В последний раз Вадим вышел на связь 23 марта. Звонил он не отцу, а друзьям в деревню, где жила бабушка. Последними его словами были: «У нас начинается обстрел, я перезвоню». Но так и не перезвонил.
— Мы почти сразу начали его искать, — говорит Александр. — Через группы в соцсетях, через знакомых, через Минобороны. На горячей линии Минобороны отцу ответили: 23 марта Вадим попал в плен. Чуть позже его признали пропавшим без вести.
Четвертого апреля Александру Крашенину в личные сообщения во «Вконтакте» прислали фотографии. На одной — три военных билета, среди них — военник Вадима. На второй — тела военнослужащих. Лиц не видно. Человек, приславший фотографии, назвался украинским волонтёром.
— Эти фото были опубликованы в группе «Мертва Русь» в телеграме,— рассказывает Александр. — Поначалу мы были в шоке. Потом я долго смотрел эту группу: там публиковали фото документов и фото убитых российских солдат. Страшно, пипец! Но на всех фотографиях были видны лица погибших.
У отца затеплилась надежда — раз лица сына на фотографии не было, может быть, он жив, просто в плену? Тем более, что и от Минобороны внятного ответа о том, что с Вадимом, так и не было. Он поехал вместе с бывшей женой Еленой в Белгородскую область, к границе. Там родителям Вадима сказали, что их сын числится пропавшим без вести с 29 апреля.
Александр искал сына еще полтора месяца. Поиски закончились в начале июня.
Четвертого июня стало известно, что Москва и Киев обменялись телами погибших военнослужащих по схеме «160 на 160». Восьмого июня к матери Вадима, Елене, пришли из местного военкомата, принесли похоронку, сказали, что среди этих ста шестидесяти было и тело их сына. Что сейчас все эти тела в морге Ростова-на-Дону. В похоронке значилось место гибели военного — село Весёлое. Елена тут же позвонила Саше.
— Я не был уверен, что это Вадим, — говорит Александр. — Ведь столько было нестыковок в его деле – то он пропавший без вести, то погибший, то в плену, воевал он в Малой Рогани, а погиб в селе Весёлом. Я пытался выяснить всё, что мог: мы и в Минобороны звонили, и в военную прокуратуру в Воронеже, и в морг в Ростове. Нас только все пинали туда-сюда.
Потом из Ростова всё-таки позвонили, сказали: «Ладно, приезжайте на опознание». Мы уже собрались, снова звонок: «не приезжайте. Тело уже зашито в цинк и готово к отправке. Никто ради вас цинк вскрывать не будет». А мы хотели провести генетическую экспертизу, независимую, чтобы точно понять, он это или не он. Той экспертизе, которую делали в Ростове, мы не доверяли.

———

Условие задачи =>
Пожалуйста, допишите следующую часть текста о поисках Вадима, приведенного выше. Начните сразу после его последнего предложения.

———

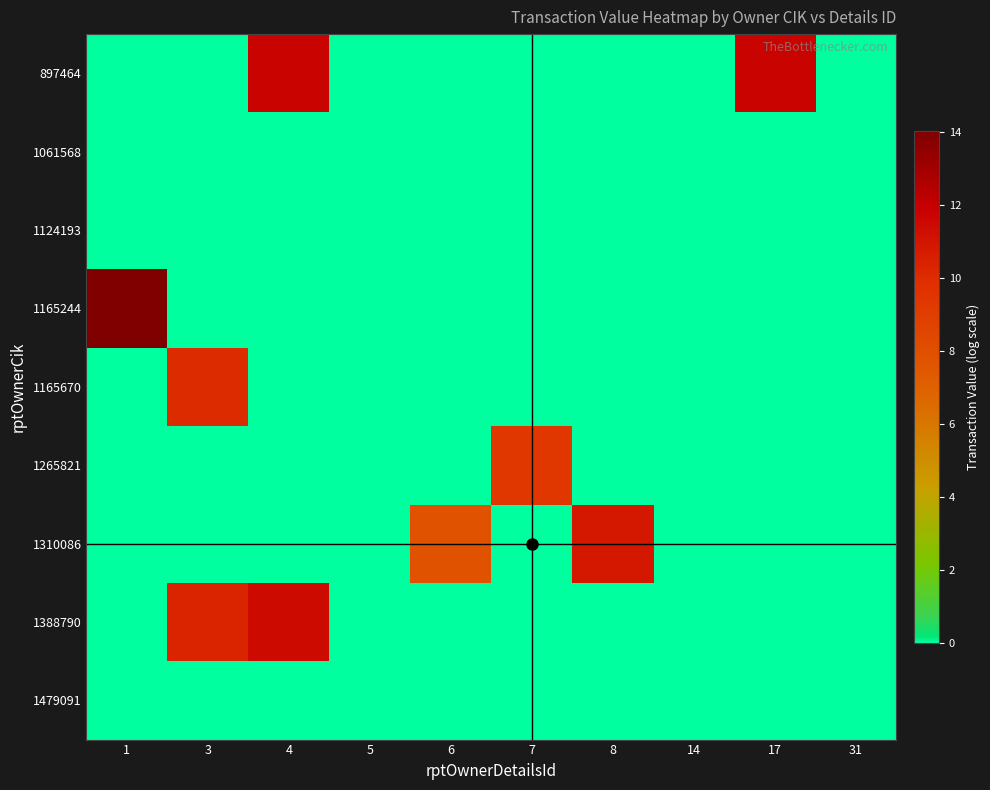

How many categories are shown in the chart?

10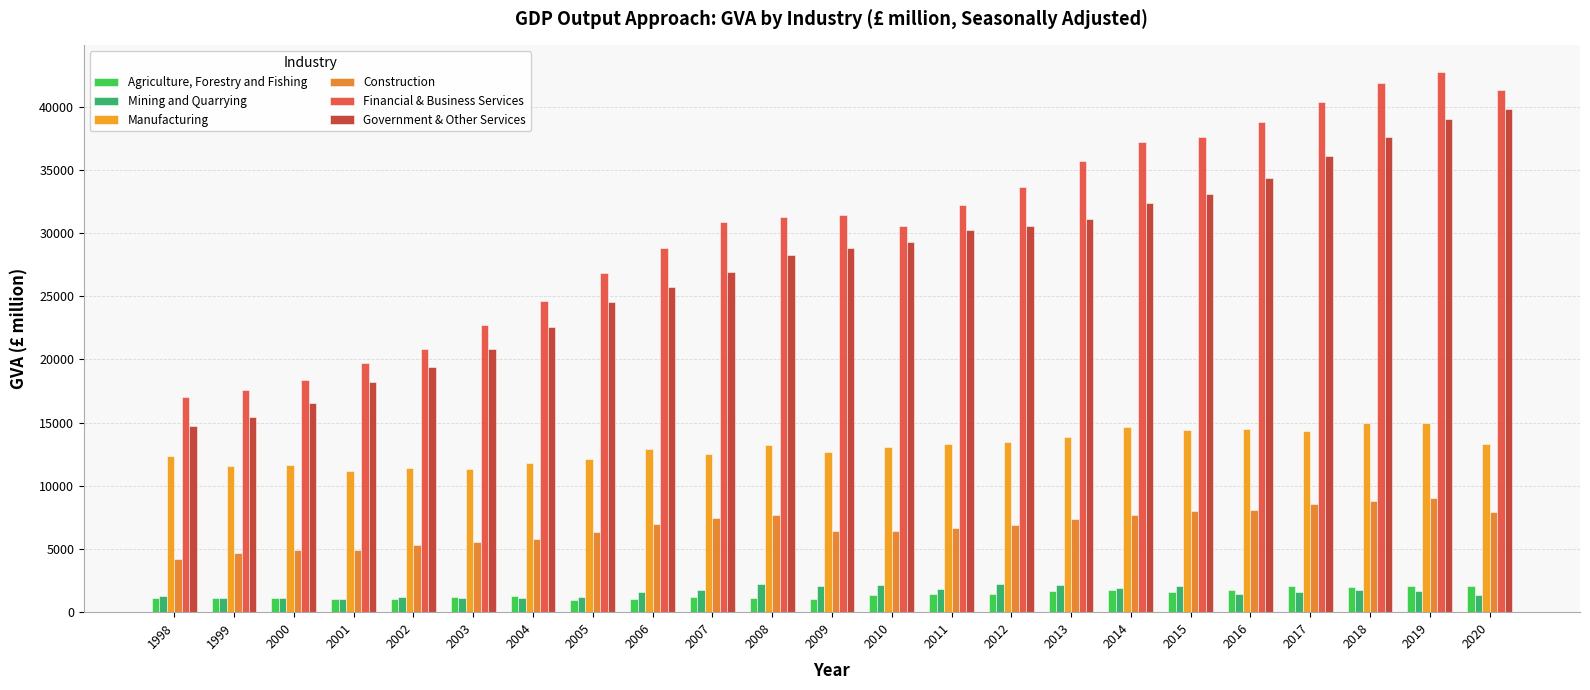

Reading left to right, list all the values displayed in this chart.

Agriculture, Forestry and Fishing: 1092.7	1083.1	1106.4	1032.7	1062.2	1183.3	1307.0	939.7	1040.3	1163.2	1122.7	1008.8	1365.0	1434.3	1472.8	1643.2	1733.3	1608.0	1725.9	2037.6	1969.4	2080.9	2067.6
Mining and Quarrying: 1267.0	1147.0	1097.0	1077.0	1200.0	1097.0	1133.0	1229.0	1611.0	1781.0	2249.0	2049.0	2159.0	1836.0	2250.0	2137.0	1948.0	2094.0	1476.0	1611.0	1725.2	1712.8	1321.1
Manufacturing: 12334.0	11604.0	11617.0	11185.0	11384.0	11305.0	11843.0	12127.0	12931.0	12557.0	13261.0	12705.0	13050.0	13323.0	13435.0	13898.0	14644.0	14396.0	14459.0	14315.0	14975.7	14974.4	13280.9
Construction: 4247.0	4685.0	4895.0	4907.0	5315.0	5590.0	5816.0	6342.0	6990.0	7447.0	7698.0	6410.0	6463.0	6625.0	6895.0	7373.0	7703.0	8028.0	8091.0	8559.0	8836.1	9039.1	7956.5
Financial & Business Services: 17065.0	17619.0	18369.0	19721.0	20790.0	22713.0	24645.0	26808.0	28798.0	30847.0	31297.0	31411.0	30588.0	32202.0	33643.0	35670.0	37212.0	37613.0	38804.0	40358.0	41866.0	42720.6	41330.0
Government & Other Services: 14733.0	15417.0	16559.0	18248.0	19373.0	20868.0	22564.0	24570.0	25748.0	26897.0	28239.0	28834.0	29260.0	30216.0	30533.0	31127.0	32391.0	33065.0	34381.0	36075.0	37585.4	39028.0	39817.2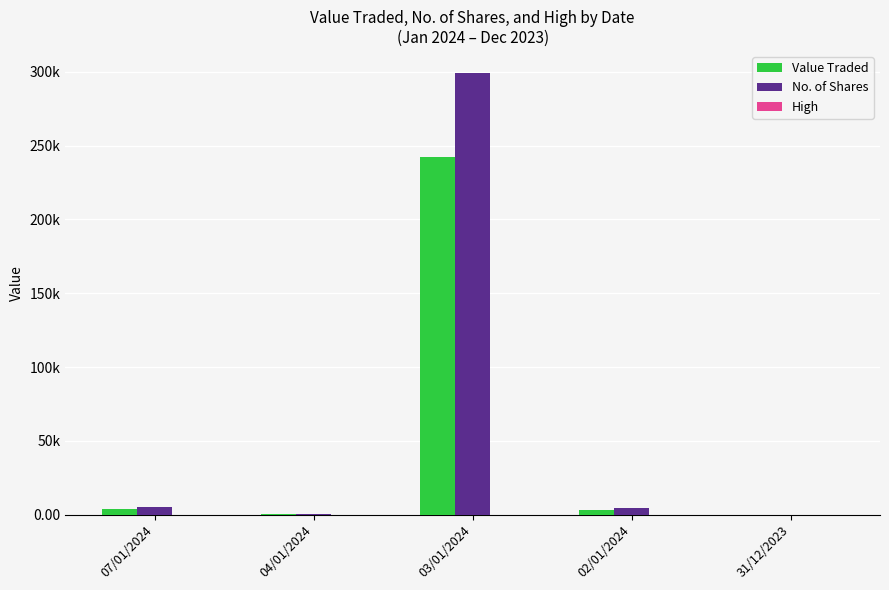

What is the lowest value of the Value Traded series?

12.0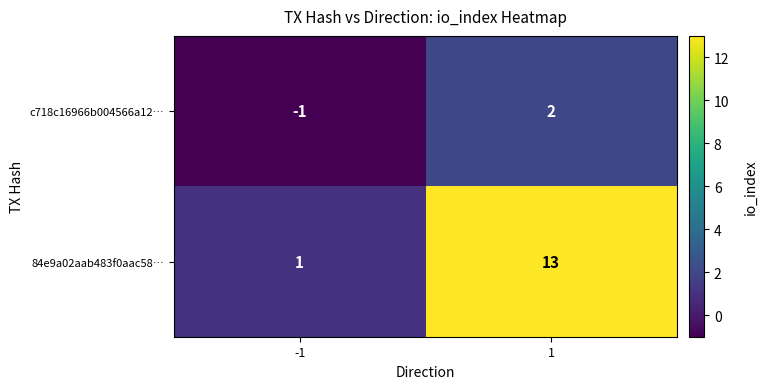

What is the sum of all 84e9a02aab483f0aac58… values?

14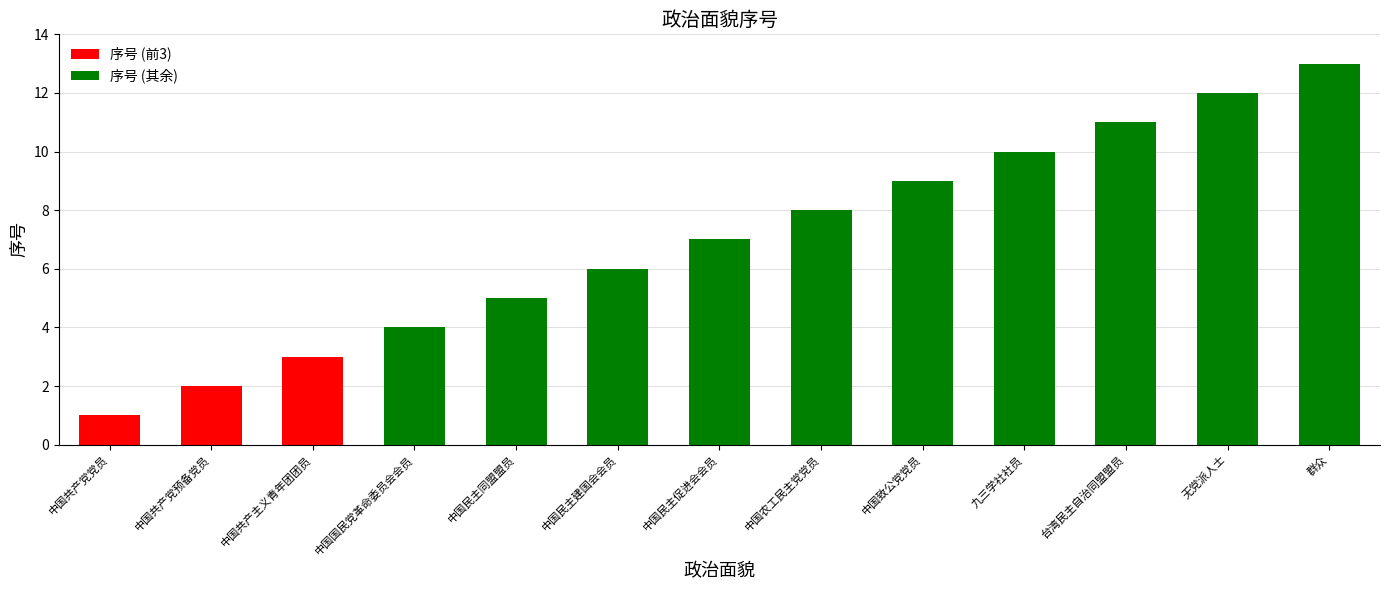

What position from the left is 中国致公党党员?

9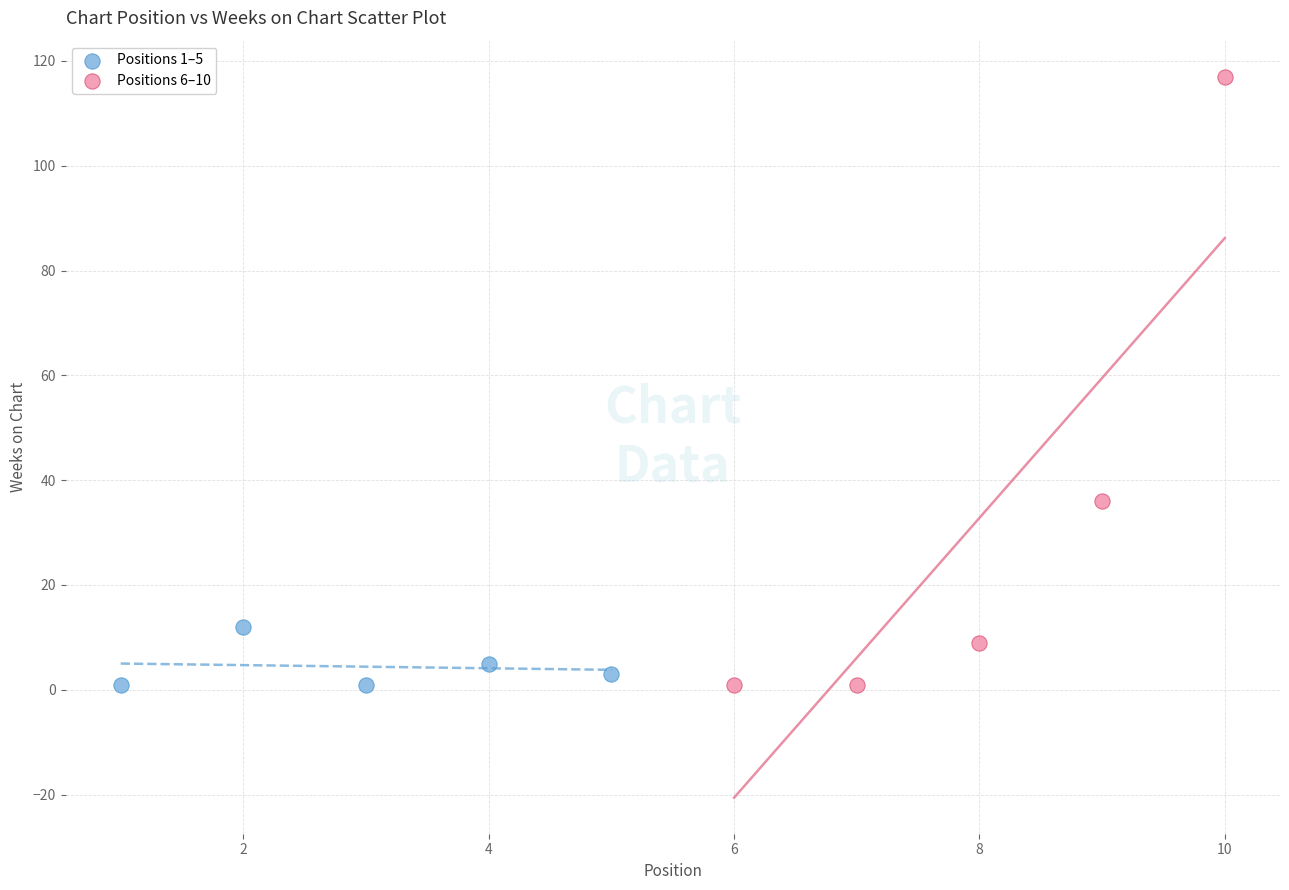

Which series has the largest Y range (max minus min)?

Positions 6–10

———

Ответ к задаче =>
Вокруг родителей Вадима стал формироваться круговорот самых разных историй – кто-то рассказывал про чудом выживших при обстреле девяноста солдатах, которых считали погибшими. В другой истории военком принес матери похоронку, а у неё сын дома, живой. Кто-то рассказывал про кусок животного, обнаружившийся в цинковом гробу вместо погибшего военного. Верить в подобное было страшно, не верить – означало убить надежду на то, что сын всё-таки жив.
— Адвокат, которая занимается такими случаями, сразу сказала мне — требуйте независимую генетическую экспертизу, — рассказывает Анастасия.
Военные то подтверждали, что они готовы дать родителям провести исследования, то откатывали назад. Александр мотался по Воронежу из военной прокуратуры в военкомат и обратно, не отрывая телефон от уха. В военной прокуратуре посоветовали: откажитесь от тела для проведения дополнительной экспертизы.
— Военные пытались на меня давить, — вспоминает отец Вадима.— Говорили, что экспертиза затянет дело, задержит положенные выплаты. Я отвечал — да чёрт с ними, с выплатами! Я не верю, что вы везёте мне моего сына. Я хочу в этом убедиться. Мой ответ им очень не понравился. Наверное, тогда они и приняли решение работать с матерью. Я позвонил своей бывшей жене, и прямо у неё спросил — уверена ли она, что убитый парень — это наш сын? Она ответила, что нет, не уверена. И обещала меня поддержать – то есть, она тоже должна была отказаться от тела для дополнительного освидетельствования. Тогда я позвонил военкому и сказал, что мы отказываемся от тела. С этого момента они перестали брать трубки.
Как оказалось, мать Вадима передумала. Отказываться от тела она не стала. И военные не повезли «цинк» с телом погибшего в Ольховатский район, где Вадим был прописан, где закончил школу и где жили все его друзья и родные по отцу. Вместо этого его тело отправили в Сагуны, где последние несколько лет жила его мать с новой семьёй.
— Я письменного отказа от тела не давал, — говорит Александр. — Мы с военкомом это по телефону обсуждали. Они не имели права его везти туда, где он никому не нужен. Видимо, на мать надавили, она не стала отказываться. Ни от тела, ни от денег.
Между Новой Сотней и Сагунами семьдесят километров. Оба села в Воронежской области. Только в Сагунах Вадима никто не знал.
Закрытый гроб с телом молодого мужчины стоял во дворе дома матери.
— Её муж не разрешил «такое в дом заносить», — вспоминает Анастасия.
Вадима Крашенина похоронили 10 июня — даже не в Сагунах, а в селе Гончаровка того же района, на деревенском кладбище, «где-то с краю». Попрощаться пришли местные — глава администрации и несколько жителей. Говорили «мы, конечно, его не знаем, но очень вам сочувствуем».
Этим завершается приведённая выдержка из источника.